Given some data for z, I want to build a Bayesian model to infer the distribution of p_i of each of the Binomials, I used the following code to generate some fake data:

# True probabilities of each of the Binomials
true_probs = [0.5, 0.85, 0.35]

N = 50  # dataset size
draws = []

np.random.seed(42)
for i in range(len(true_probs)):
    draw = np.random.binomial(n=2, p=true_probs[i], size=N)
    draws.append(draw)

draws = np.hstack(
    [np.array(draws[i])[:, np.newaxis] for i in range(3)]
)
z = np.sum(draws, axis=1)

I know that z will have 7 distinct values (from 0 to 6), I want my model to infer the posterior distribution of each p_i given the observed data of z, and this what I tried before getting stuck in likelihood function selection:

with pm.Model() as model:
    p = pm.Uniform('p', 0, 1, shape=(3,))

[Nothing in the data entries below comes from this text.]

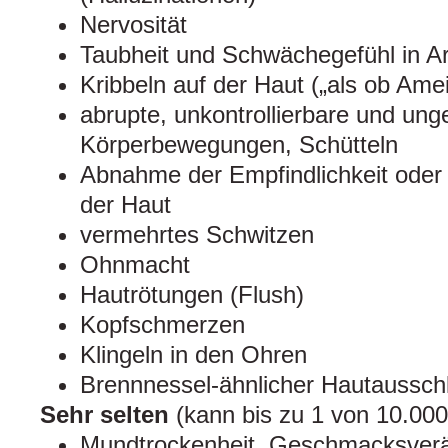
Nervosität
Taubheit und Schwächegefühl in 
Kribbeln auf der Haut („als ob Ame
abrupte, unkontrollierbare und un
Körperbewegungen, Schütteln
Abnahme der Empfindlichkeit oder S
der Haut
vermehrtes Schwitzen
Ohnmacht
Hautrötungen (Flush)
Kopfschmerzen
Klingeln in den Ohren
Brennnessel-ähnlicher Hautaussch
Sehr selten
(kann bis zu 1 von 10.000
Mundtrockenheit, Geschmacksver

    x1 = pm.Binomial('x1', n=2, p=p[0])
    x2 = pm.Binomial('x2', n=2, p=p[1])
    x3 = pm.Binomial('x3', n=2, p=p[2])

    z_obs = pm.Deterministic('z_obs', x1 + x2 + x3)

I know that I cannot plug in observed= in pm.Deterministic, but I am stuck in linking the observed data to the prior distribution of p.

Hopefully my question is clear, can anyone suggest how to proceed?

I think you’re in the same case as this post, where you want to do a convolution of binomials. This results in a Poisson-Binomial distribution.

Unlike the linked post, you have small n, so you should be able to implement the distribution by implementing the logp on the Wikipedia page and then passing it to a pm.CustomDist

3 Likes

Many thanks, will look into that!